- **Stored data**
----------
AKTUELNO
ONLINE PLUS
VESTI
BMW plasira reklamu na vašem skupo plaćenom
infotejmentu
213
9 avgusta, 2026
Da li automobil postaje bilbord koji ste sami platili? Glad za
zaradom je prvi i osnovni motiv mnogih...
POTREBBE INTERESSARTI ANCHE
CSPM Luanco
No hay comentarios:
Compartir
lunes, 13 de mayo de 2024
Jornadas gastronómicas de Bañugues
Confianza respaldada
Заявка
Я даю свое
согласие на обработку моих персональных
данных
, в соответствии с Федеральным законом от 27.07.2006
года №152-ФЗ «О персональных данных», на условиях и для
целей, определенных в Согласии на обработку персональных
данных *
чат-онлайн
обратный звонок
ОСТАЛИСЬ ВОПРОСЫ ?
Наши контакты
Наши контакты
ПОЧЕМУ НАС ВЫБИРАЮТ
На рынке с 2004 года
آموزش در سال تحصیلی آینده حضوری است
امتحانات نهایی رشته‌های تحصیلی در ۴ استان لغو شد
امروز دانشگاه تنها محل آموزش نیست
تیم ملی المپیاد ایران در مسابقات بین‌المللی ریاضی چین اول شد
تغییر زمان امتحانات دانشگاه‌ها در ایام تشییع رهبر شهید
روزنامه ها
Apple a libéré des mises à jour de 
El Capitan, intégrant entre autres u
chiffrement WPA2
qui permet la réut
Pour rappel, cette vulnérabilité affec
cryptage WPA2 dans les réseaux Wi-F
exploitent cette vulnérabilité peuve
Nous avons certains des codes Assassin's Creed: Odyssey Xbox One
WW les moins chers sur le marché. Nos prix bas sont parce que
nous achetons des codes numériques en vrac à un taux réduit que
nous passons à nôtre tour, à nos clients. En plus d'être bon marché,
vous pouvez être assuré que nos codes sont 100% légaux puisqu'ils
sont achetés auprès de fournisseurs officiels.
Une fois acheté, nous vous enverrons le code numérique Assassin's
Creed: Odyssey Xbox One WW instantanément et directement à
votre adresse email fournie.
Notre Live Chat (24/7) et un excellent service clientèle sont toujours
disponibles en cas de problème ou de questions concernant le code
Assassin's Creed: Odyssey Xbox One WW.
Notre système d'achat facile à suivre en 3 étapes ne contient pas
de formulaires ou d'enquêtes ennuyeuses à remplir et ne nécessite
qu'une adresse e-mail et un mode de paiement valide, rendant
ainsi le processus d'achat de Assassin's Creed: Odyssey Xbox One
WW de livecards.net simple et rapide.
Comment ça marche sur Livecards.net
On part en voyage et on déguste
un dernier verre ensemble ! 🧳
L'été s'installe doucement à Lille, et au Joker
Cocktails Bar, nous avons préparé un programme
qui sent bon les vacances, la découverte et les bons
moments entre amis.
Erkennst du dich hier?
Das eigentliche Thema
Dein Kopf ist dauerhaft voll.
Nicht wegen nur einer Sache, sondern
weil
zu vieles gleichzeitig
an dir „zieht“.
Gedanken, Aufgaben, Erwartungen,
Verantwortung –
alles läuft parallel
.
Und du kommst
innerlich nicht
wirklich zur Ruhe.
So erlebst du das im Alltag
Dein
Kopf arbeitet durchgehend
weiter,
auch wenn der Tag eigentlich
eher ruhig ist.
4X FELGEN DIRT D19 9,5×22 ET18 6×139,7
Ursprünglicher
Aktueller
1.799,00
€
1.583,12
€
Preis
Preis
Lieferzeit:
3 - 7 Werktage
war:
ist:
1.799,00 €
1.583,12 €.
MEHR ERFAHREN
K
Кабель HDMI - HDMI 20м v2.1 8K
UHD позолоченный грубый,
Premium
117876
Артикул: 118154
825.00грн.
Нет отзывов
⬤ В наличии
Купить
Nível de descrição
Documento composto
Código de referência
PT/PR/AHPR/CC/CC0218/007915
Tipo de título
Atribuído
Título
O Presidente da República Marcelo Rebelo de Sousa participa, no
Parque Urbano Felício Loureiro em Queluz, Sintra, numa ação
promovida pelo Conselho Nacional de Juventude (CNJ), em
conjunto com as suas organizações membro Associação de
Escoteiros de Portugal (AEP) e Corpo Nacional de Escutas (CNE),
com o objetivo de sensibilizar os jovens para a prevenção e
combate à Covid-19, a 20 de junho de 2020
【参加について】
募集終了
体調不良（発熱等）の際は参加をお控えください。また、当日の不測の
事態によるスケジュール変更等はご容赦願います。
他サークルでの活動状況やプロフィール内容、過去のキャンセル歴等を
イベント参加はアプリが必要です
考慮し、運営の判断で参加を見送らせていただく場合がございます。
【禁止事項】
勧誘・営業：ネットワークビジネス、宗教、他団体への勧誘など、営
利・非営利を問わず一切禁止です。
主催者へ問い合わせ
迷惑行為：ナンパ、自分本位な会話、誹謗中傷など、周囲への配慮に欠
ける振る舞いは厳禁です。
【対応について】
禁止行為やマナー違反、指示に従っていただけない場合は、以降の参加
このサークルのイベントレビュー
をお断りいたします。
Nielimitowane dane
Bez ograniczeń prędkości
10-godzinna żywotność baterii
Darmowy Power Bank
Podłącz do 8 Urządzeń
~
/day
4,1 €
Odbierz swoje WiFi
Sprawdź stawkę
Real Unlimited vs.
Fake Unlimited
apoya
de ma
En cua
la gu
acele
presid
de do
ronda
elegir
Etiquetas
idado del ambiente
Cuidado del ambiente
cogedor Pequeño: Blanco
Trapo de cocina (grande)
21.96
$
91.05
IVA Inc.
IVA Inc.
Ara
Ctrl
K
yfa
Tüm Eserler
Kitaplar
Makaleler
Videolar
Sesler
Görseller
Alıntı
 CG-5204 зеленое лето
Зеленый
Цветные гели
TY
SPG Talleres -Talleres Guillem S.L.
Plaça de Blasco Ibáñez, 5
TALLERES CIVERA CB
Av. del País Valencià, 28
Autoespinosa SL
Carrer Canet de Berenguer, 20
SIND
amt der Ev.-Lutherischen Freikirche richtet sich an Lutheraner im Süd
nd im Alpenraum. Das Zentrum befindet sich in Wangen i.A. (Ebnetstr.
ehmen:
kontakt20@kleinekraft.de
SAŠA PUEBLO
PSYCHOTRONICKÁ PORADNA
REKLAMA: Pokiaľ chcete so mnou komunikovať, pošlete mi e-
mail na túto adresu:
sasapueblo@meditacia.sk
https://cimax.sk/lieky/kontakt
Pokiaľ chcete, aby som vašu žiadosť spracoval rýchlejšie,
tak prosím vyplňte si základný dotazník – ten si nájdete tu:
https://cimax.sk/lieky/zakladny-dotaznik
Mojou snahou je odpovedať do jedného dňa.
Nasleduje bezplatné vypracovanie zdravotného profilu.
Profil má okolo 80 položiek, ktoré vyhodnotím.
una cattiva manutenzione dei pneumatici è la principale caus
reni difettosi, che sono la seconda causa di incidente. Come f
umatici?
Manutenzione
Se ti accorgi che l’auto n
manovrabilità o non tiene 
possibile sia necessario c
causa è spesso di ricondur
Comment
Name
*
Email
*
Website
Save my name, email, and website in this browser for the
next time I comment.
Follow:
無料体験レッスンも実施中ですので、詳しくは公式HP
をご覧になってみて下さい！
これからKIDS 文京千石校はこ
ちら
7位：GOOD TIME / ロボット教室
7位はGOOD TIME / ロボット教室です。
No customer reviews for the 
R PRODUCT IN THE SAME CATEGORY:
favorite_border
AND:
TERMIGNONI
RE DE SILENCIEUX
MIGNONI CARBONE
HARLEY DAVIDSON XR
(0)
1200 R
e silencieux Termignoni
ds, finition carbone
----------
- **What you will do**
Extract the text from every row above, reproducing each line in its original order and wording.

- **Answer space**
AKTUELNO
ONLINE PLUS
VESTI
BMW plasira reklamu na vašem skupo plaćenom
infotejmentu
213
9 avgusta, 2026
Da li automobil postaje bilbord koji ste sami platili? Glad za
zaradom je prvi i osnovni motiv mnogih...
POTREBBE INTERESSARTI ANCHE
CSPM Luanco
No hay comentarios:
Compartir
lunes, 13 de mayo de 2024
Jornadas gastronómicas de Bañugues
Confianza respaldada
Заявка
Я даю свое
согласие на обработку моих персональных
данных
, в соответствии с Федеральным законом от 27.07.2006
года №152-ФЗ «О персональных данных», на условиях и для
целей, определенных в Согласии на обработку персональных
данных *
чат-онлайн
обратный звонок
ОСТАЛИСЬ ВОПРОСЫ ?
Наши контакты
Наши контакты
ПОЧЕМУ НАС ВЫБИРАЮТ
На рынке с 2004 года
آموزش در سال تحصیلی آینده حضوری است
امتحانات نهایی رشته‌های تحصیلی در ۴ استان لغو شد
امروز دانشگاه تنها محل آموزش نیست
تیم ملی المپیاد ایران در مسابقات بین‌المللی ریاضی چین اول شد
تغییر زمان امتحانات دانشگاه‌ها در ایام تشییع رهبر شهید
روزنامه ها
Apple a libéré des mises à jour de 
El Capitan, intégrant entre autres u
chiffrement WPA2
qui permet la réut
Pour rappel, cette vulnérabilité affec
cryptage WPA2 dans les réseaux Wi-F
exploitent cette vulnérabilité peuve
Nous avons certains des codes Assassin's Creed: Odyssey Xbox One
WW les moins chers sur le marché. Nos prix bas sont parce que
nous achetons des codes numériques en vrac à un taux réduit que
nous passons à nôtre tour, à nos clients. En plus d'être bon marché,
vous pouvez être assuré que nos codes sont 100% légaux puisqu'ils
sont achetés auprès de fournisseurs officiels.
Une fois acheté, nous vous enverrons le code numérique Assassin's
Creed: Odyssey Xbox One WW instantanément et directement à
votre adresse email fournie.
Notre Live Chat (24/7) et un excellent service clientèle sont toujours
disponibles en cas de problème ou de questions concernant le code
Assassin's Creed: Odyssey Xbox One WW.
Notre système d'achat facile à suivre en 3 étapes ne contient pas
de formulaires ou d'enquêtes ennuyeuses à remplir et ne nécessite
qu'une adresse e-mail et un mode de paiement valide, rendant
ainsi le processus d'achat de Assassin's Creed: Odyssey Xbox One
WW de livecards.net simple et rapide.
Comment ça marche sur Livecards.net
On part en voyage et on déguste
un dernier verre ensemble ! 🧳
L'été s'installe doucement à Lille, et au Joker
Cocktails Bar, nous avons préparé un programme
qui sent bon les vacances, la découverte et les bons
moments entre amis.
Erkennst du dich hier?
Das eigentliche Thema
Dein Kopf ist dauerhaft voll.
Nicht wegen nur einer Sache, sondern
weil
zu vieles gleichzeitig
an dir „zieht“.
Gedanken, Aufgaben, Erwartungen,
Verantwortung –
alles läuft parallel
.
Und du kommst
innerlich nicht
wirklich zur Ruhe.
So erlebst du das im Alltag
Dein
Kopf arbeitet durchgehend
weiter,
auch wenn der Tag eigentlich
eher ruhig ist.
4X FELGEN DIRT D19 9,5×22 ET18 6×139,7
Ursprünglicher
Aktueller
1.799,00
€
1.583,12
€
Preis
Preis
Lieferzeit:
3 - 7 Werktage
war:
ist:
1.799,00 €
1.583,12 €.
MEHR ERFAHREN
K
Кабель HDMI - HDMI 20м v2.1 8K
UHD позолоченный грубый,
Premium
117876
Артикул: 118154
825.00грн.
Нет отзывов
⬤ В наличии
Купить
Nível de descrição
Documento composto
Código de referência
PT/PR/AHPR/CC/CC0218/007915
Tipo de título
Atribuído
Título
O Presidente da República Marcelo Rebelo de Sousa participa, no
Parque Urbano Felício Loureiro em Queluz, Sintra, numa ação
promovida pelo Conselho Nacional de Juventude (CNJ), em
conjunto com as suas organizações membro Associação de
Escoteiros de Portugal (AEP) e Corpo Nacional de Escutas (CNE),
com o objetivo de sensibilizar os jovens para a prevenção e
combate à Covid-19, a 20 de junho de 2020
【参加について】
募集終了
体調不良（発熱等）の際は参加をお控えください。また、当日の不測の
事態によるスケジュール変更等はご容赦願います。
他サークルでの活動状況やプロフィール内容、過去のキャンセル歴等を
イベント参加はアプリが必要です
考慮し、運営の判断で参加を見送らせていただく場合がございます。
【禁止事項】
勧誘・営業：ネットワークビジネス、宗教、他団体への勧誘など、営
利・非営利を問わず一切禁止です。
主催者へ問い合わせ
迷惑行為：ナンパ、自分本位な会話、誹謗中傷など、周囲への配慮に欠
ける振る舞いは厳禁です。
【対応について】
禁止行為やマナー違反、指示に従っていただけない場合は、以降の参加
このサークルのイベントレビュー
をお断りいたします。
Nielimitowane dane
Bez ograniczeń prędkości
10-godzinna żywotność baterii
Darmowy Power Bank
Podłącz do 8 Urządzeń
~
/day
4,1 €
Odbierz swoje WiFi
Sprawdź stawkę
Real Unlimited vs.
Fake Unlimited
apoya
de ma
En cua
la gu
acele
presid
de do
ronda
elegir
Etiquetas
idado del ambiente
Cuidado del ambiente
cogedor Pequeño: Blanco
Trapo de cocina (grande)
21.96
$
91.05
IVA Inc.
IVA Inc.
Ara
Ctrl
K
yfa
Tüm Eserler
Kitaplar
Makaleler
Videolar
Sesler
Görseller
Alıntı
 CG-5204 зеленое лето
Зеленый
Цветные гели
TY
SPG Talleres -Talleres Guillem S.L.
Plaça de Blasco Ibáñez, 5
TALLERES CIVERA CB
Av. del País Valencià, 28
Autoespinosa SL
Carrer Canet de Berenguer, 20
SIND
amt der Ev.-Lutherischen Freikirche richtet sich an Lutheraner im Süd
nd im Alpenraum. Das Zentrum befindet sich in Wangen i.A. (Ebnetstr.
ehmen:
kontakt20@kleinekraft.de
SAŠA PUEBLO
PSYCHOTRONICKÁ PORADNA
REKLAMA: Pokiaľ chcete so mnou komunikovať, pošlete mi e-
mail na túto adresu:
sasapueblo@meditacia.sk
https://cimax.sk/lieky/kontakt
Pokiaľ chcete, aby som vašu žiadosť spracoval rýchlejšie,
tak prosím vyplňte si základný dotazník – ten si nájdete tu:
https://cimax.sk/lieky/zakladny-dotaznik
Mojou snahou je odpovedať do jedného dňa.
Nasleduje bezplatné vypracovanie zdravotného profilu.
Profil má okolo 80 položiek, ktoré vyhodnotím.
una cattiva manutenzione dei pneumatici è la principale caus
reni difettosi, che sono la seconda causa di incidente. Come f
umatici?
Manutenzione
Se ti accorgi che l’auto n
manovrabilità o non tiene 
possibile sia necessario c
causa è spesso di ricondur
Comment
Name
*
Email
*
Website
Save my name, email, and website in this browser for the
next time I comment.
Follow:
無料体験レッスンも実施中ですので、詳しくは公式HP
をご覧になってみて下さい！
これからKIDS 文京千石校はこ
ちら
7位：GOOD TIME / ロボット教室
7位はGOOD TIME / ロボット教室です。
No customer reviews for the 
R PRODUCT IN THE SAME CATEGORY:
favorite_border
AND:
TERMIGNONI
RE DE SILENCIEUX
MIGNONI CARBONE
HARLEY DAVIDSON XR
(0)
1200 R
e silencieux Termignoni
ds, finition carbone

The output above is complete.